• To-do item: Pull out every line of text from the listing below and copy it word for word, leaving the pictures out.
↓↓↓
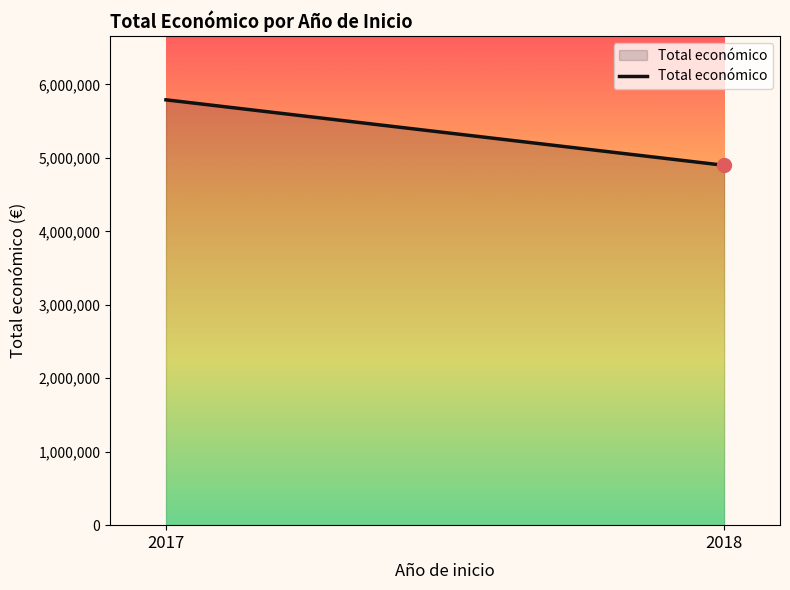

Rank the categories by value from highest to lowest.

2017, 2018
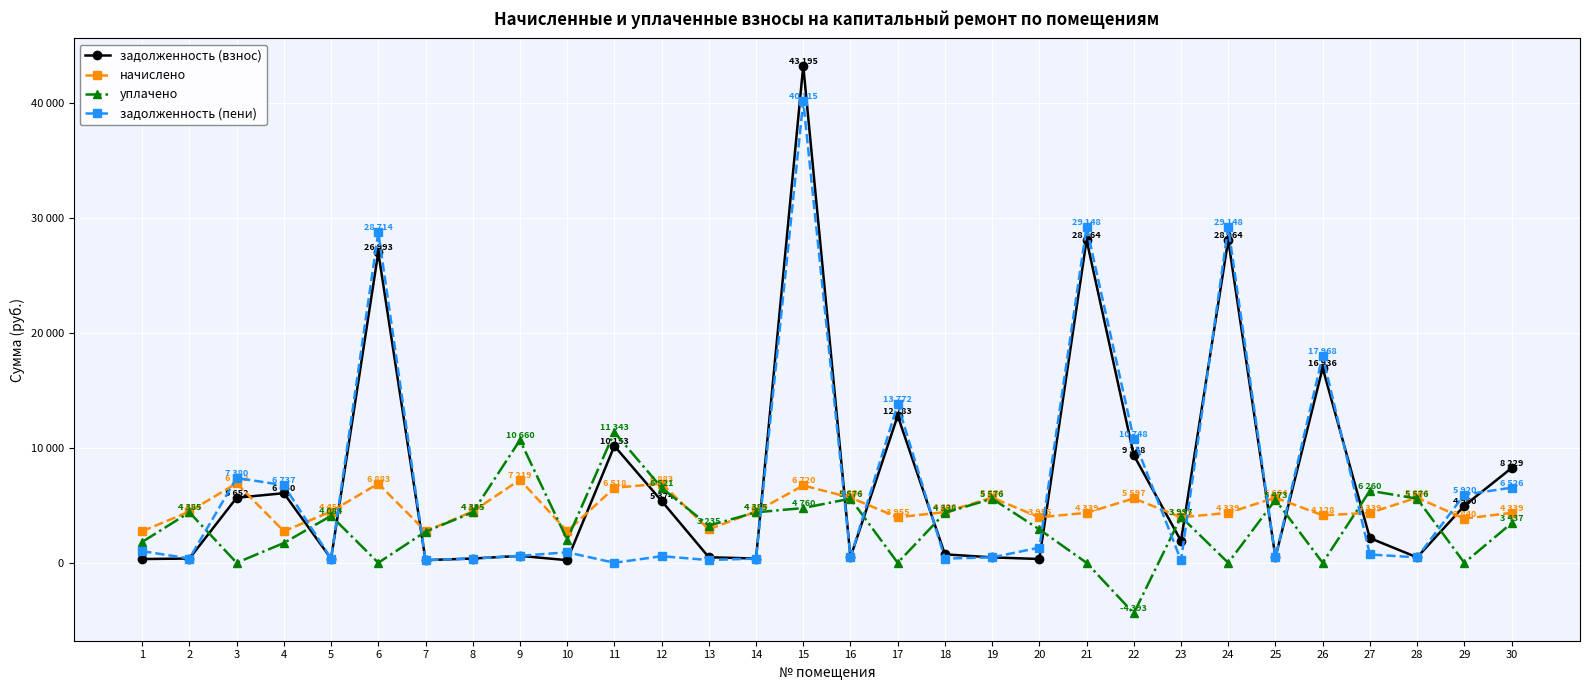

Which series ends up on top after the final intersection of задолженность (взнос) and уплачено?

задолженность (взнос)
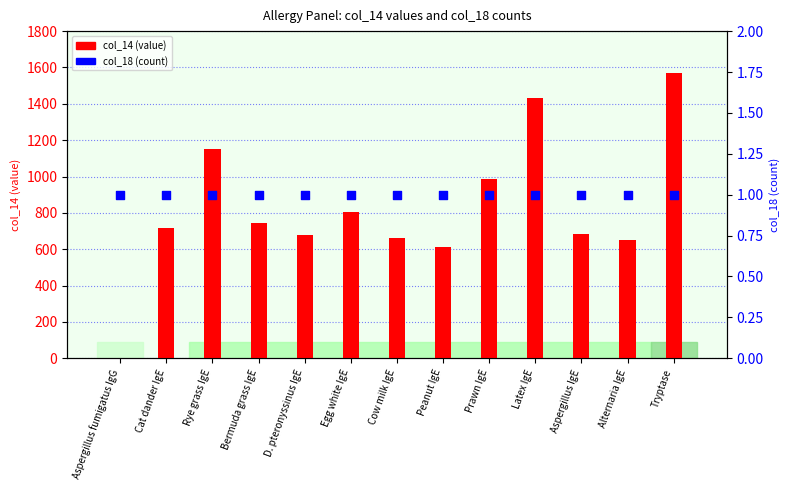

Which series reaches the minimum Y coordinate?

col_14 (value)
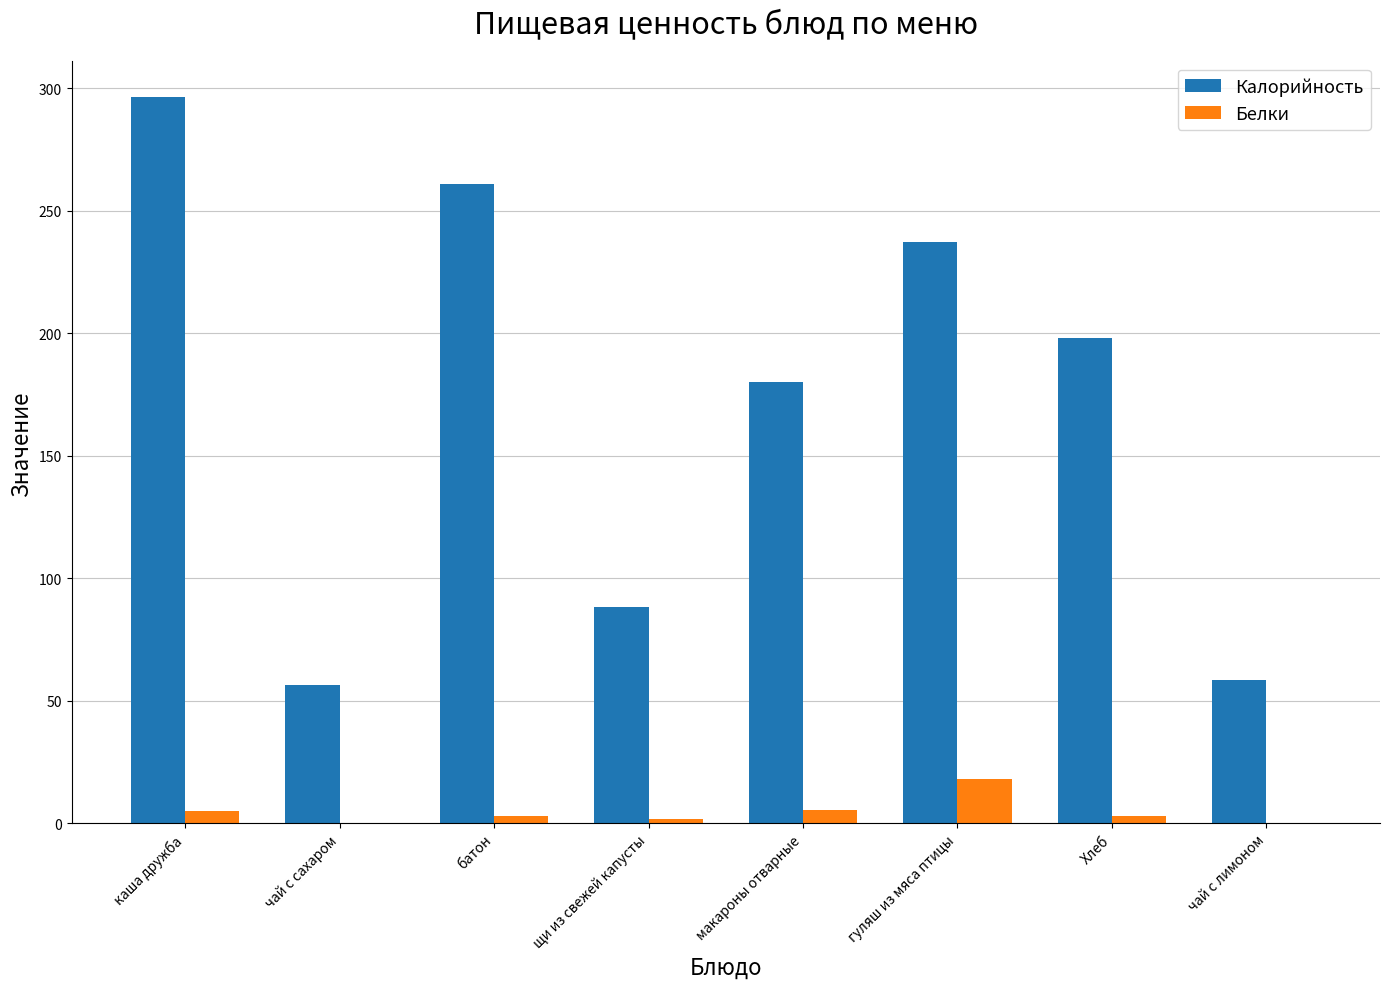

Is it true that Калорийность equals 261.0 at батон?

True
↑↑↑
• Task result:
Rank the categories by value from highest to lowest.

2017, 2018

Which series ends up on top after the final intersection of задолженность (взнос) and уплачено?

задолженность (взнос)

Which series reaches the minimum Y coordinate?

col_14 (value)

Is it true that Калорийность equals 261.0 at батон?

True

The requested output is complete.